* **Exercise description**: Transcribe the text of every one of the records below line for line, without changing a word, and leave the pictures out of your answer.

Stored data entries

^^^^^^^^

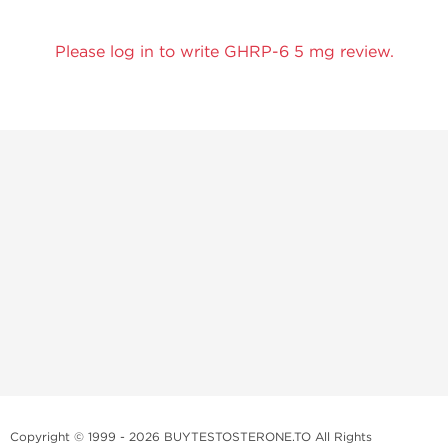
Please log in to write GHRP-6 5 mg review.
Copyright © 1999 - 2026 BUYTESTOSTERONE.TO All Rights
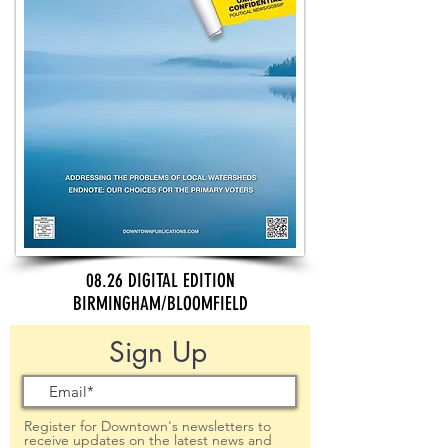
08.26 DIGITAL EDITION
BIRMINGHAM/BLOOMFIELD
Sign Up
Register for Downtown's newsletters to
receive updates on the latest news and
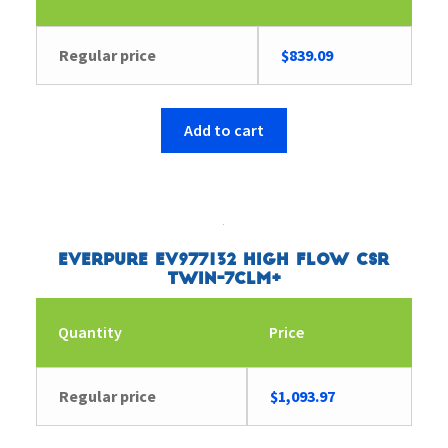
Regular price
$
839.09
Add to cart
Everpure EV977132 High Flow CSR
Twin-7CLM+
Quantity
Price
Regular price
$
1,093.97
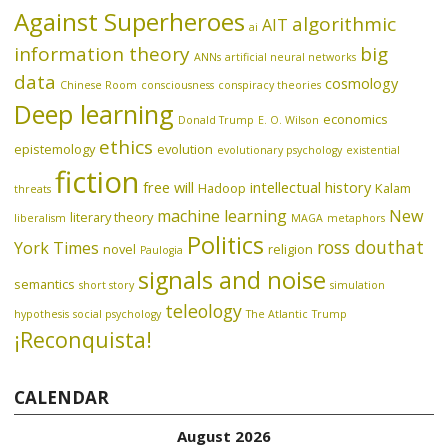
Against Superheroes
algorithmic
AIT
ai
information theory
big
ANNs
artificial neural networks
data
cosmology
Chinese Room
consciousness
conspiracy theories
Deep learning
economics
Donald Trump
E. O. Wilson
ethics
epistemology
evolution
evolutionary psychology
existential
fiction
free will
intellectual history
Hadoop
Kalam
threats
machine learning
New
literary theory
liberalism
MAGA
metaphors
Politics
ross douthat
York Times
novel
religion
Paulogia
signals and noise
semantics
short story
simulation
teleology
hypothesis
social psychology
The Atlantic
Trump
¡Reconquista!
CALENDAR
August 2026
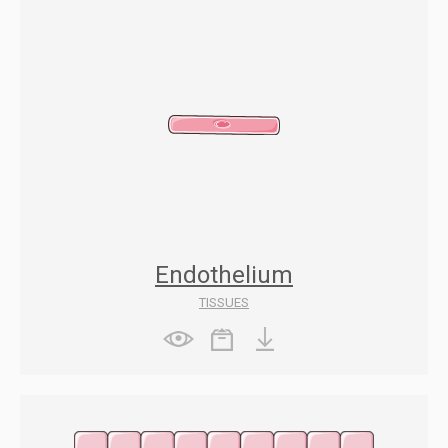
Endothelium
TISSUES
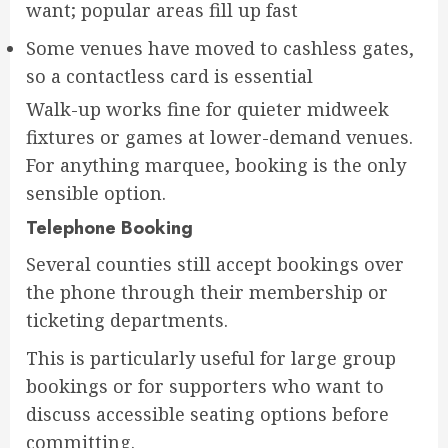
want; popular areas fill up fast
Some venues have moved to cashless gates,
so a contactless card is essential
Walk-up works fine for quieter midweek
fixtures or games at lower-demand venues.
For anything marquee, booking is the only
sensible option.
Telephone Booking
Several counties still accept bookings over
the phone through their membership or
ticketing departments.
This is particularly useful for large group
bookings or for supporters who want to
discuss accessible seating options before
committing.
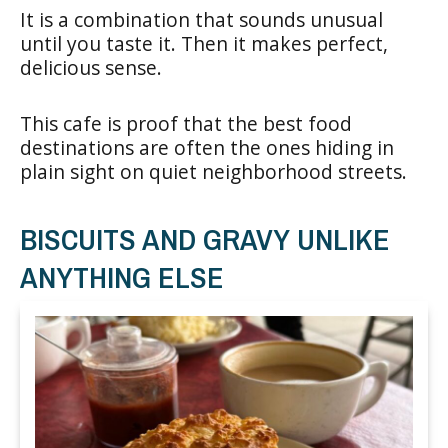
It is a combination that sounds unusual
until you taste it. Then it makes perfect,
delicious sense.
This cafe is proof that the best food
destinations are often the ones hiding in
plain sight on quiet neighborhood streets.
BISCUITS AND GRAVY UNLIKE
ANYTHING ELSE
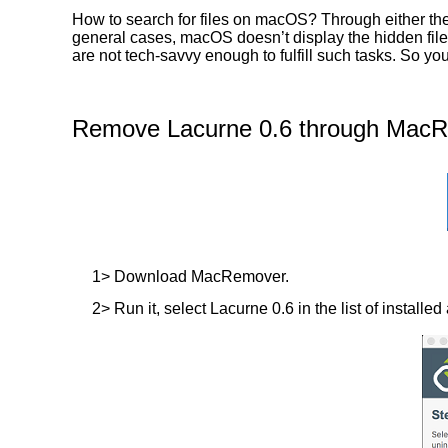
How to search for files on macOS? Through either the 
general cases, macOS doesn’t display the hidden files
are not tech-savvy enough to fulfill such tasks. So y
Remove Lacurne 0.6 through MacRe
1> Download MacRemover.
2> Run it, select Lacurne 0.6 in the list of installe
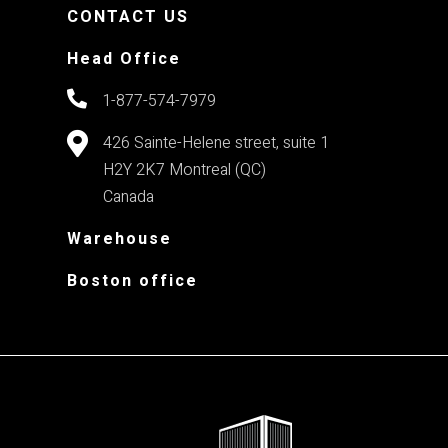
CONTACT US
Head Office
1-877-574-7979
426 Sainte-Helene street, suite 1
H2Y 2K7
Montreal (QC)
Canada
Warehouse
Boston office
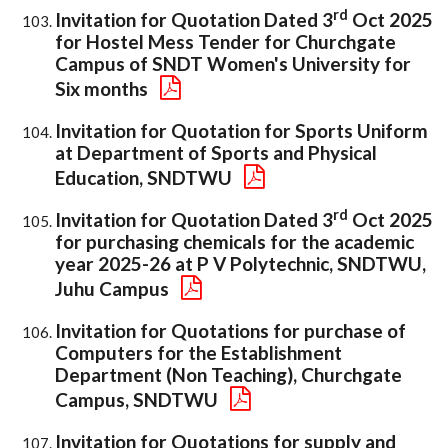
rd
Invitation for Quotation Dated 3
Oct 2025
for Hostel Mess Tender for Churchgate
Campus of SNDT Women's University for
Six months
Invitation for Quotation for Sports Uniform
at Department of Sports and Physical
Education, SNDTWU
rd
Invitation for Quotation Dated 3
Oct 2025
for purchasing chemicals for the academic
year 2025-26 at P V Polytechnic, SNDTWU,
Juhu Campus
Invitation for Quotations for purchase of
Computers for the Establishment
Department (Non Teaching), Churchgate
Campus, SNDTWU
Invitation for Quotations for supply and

^^^^^^^^

* **Written response**:
Please log in to write GHRP-6 5 mg review.
Copyright © 1999 - 2026 BUYTESTOSTERONE.TO All Rights
08.26 DIGITAL EDITION
BIRMINGHAM/BLOOMFIELD
Sign Up
Register for Downtown's newsletters to
receive updates on the latest news and
Regular price
$
839.09
Add to cart
Everpure EV977132 High Flow CSR
Twin-7CLM+
Quantity
Price
Regular price
$
1,093.97
Against Superheroes
algorithmic
AIT
ai
information theory
big
ANNs
artificial neural networks
data
cosmology
Chinese Room
consciousness
conspiracy theories
Deep learning
economics
Donald Trump
E. O. Wilson
ethics
epistemology
evolution
evolutionary psychology
existential
fiction
free will
intellectual history
Hadoop
Kalam
threats
machine learning
New
literary theory
liberalism
MAGA
metaphors
Politics
ross douthat
York Times
novel
religion
Paulogia
signals and noise
semantics
short story
simulation
teleology
hypothesis
social psychology
The Atlantic
Trump
¡Reconquista!
CALENDAR
August 2026
Endothelium
TISSUES
want; popular areas fill up fast
Some venues have moved to cashless gates,
so a contactless card is essential
Walk-up works fine for quieter midweek
fixtures or games at lower-demand venues.
For anything marquee, booking is the only
sensible option.
Telephone Booking
Several counties still accept bookings over
the phone through their membership or
ticketing departments.
This is particularly useful for large group
bookings or for supporters who want to
discuss accessible seating options before
committing.
It is a combination that sounds unusual
until you taste it. Then it makes perfect,
delicious sense.
This cafe is proof that the best food
destinations are often the ones hiding in
plain sight on quiet neighborhood streets.
BISCUITS AND GRAVY UNLIKE
ANYTHING ELSE
How to search for files on macOS? Through either the 
general cases, macOS doesn’t display the hidden files
are not tech-savvy enough to fulfill such tasks. So y
Remove Lacurne 0.6 through MacRe
1> Download MacRemover.
2> Run it, select Lacurne 0.6 in the list of installe
CONTACT US
Head Office
1-877-574-7979
426 Sainte-Helene street, suite 1
H2Y 2K7
Montreal (QC)
Canada
Warehouse
Boston office
rd
Invitation for Quotation Dated 3
Oct 2025
for Hostel Mess Tender for Churchgate
Campus of SNDT Women's University for
Six months
Invitation for Quotation for Sports Uniform
at Department of Sports and Physical
Education, SNDTWU
rd
Invitation for Quotation Dated 3
Oct 2025
for purchasing chemicals for the academic
year 2025-26 at P V Polytechnic, SNDTWU,
Juhu Campus
Invitation for Quotations for purchase of
Computers for the Establishment
Department (Non Teaching), Churchgate
Campus, SNDTWU
Invitation for Quotations for supply and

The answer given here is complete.